Given the material below, return only the lines starting at the line with "2019-12: 221000 -> 242000" and ending at the line with "2019-03: 169000 -> 198000", exactly as they appear.

__Data for review__
────────────────────
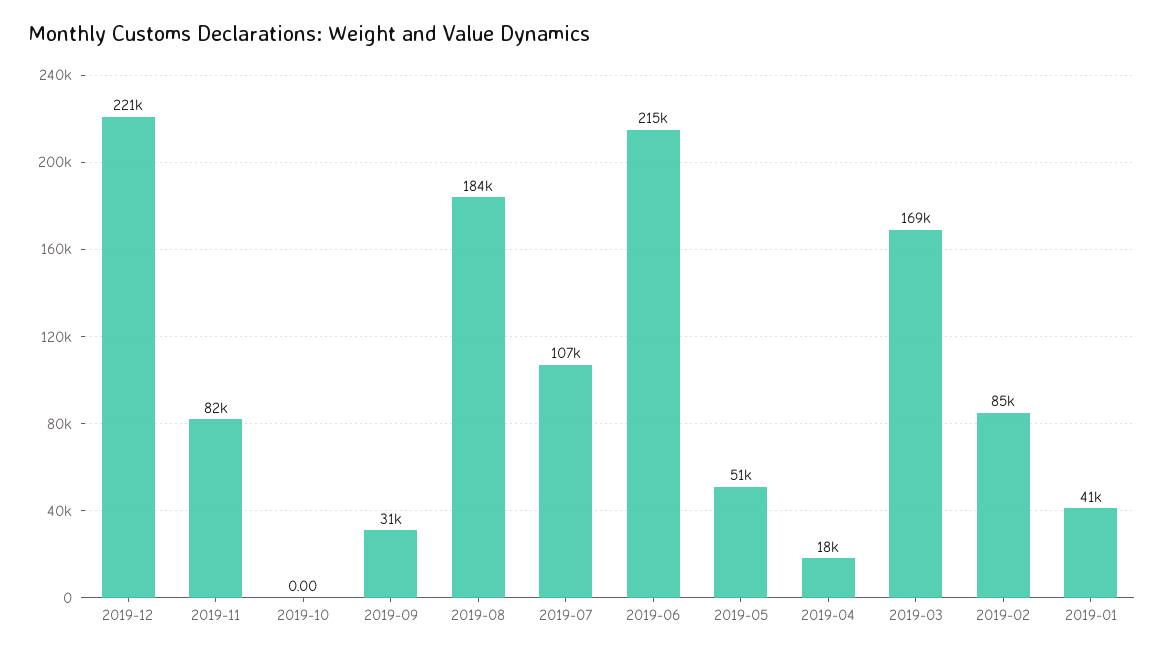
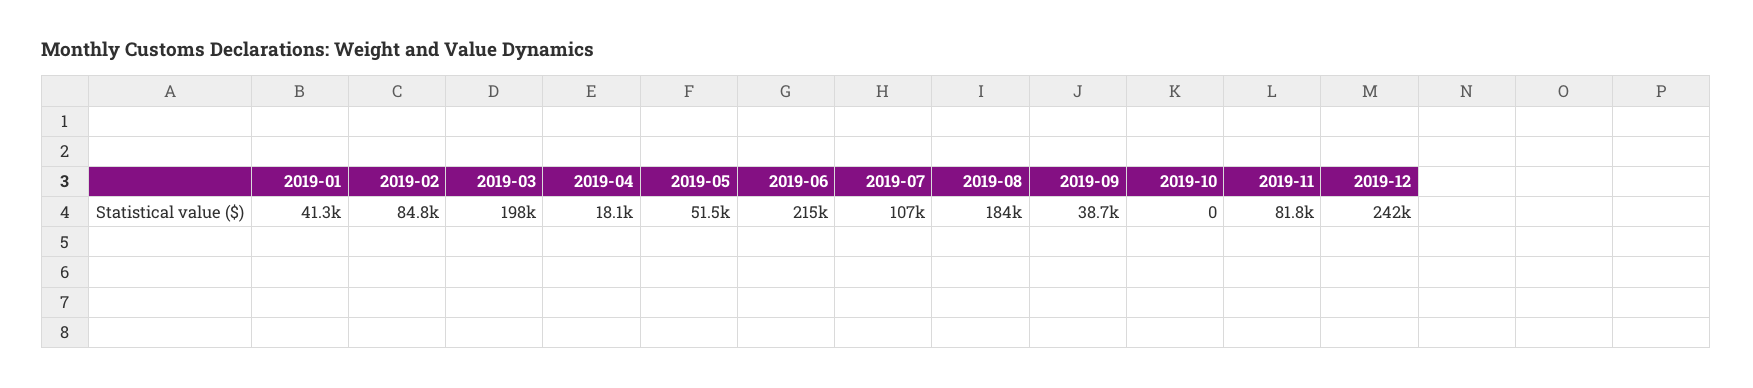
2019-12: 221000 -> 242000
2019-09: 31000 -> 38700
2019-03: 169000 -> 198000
────────────────────
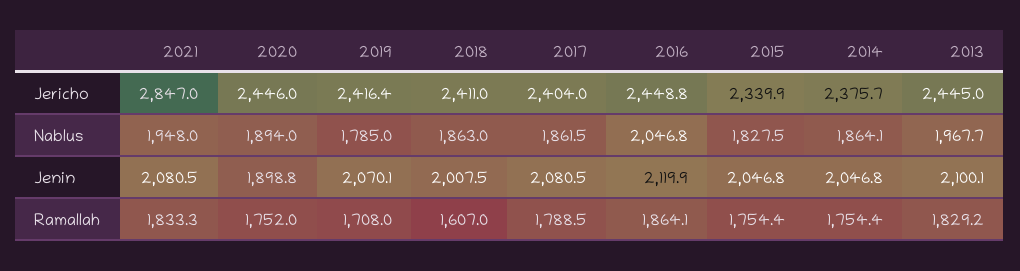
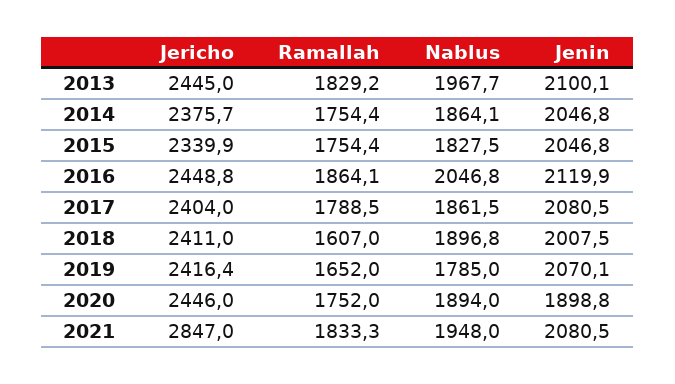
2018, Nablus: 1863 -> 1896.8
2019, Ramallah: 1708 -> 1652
────────────────────
__Result of this task__
2019-12: 221000 -> 242000
2019-09: 31000 -> 38700
2019-03: 169000 -> 198000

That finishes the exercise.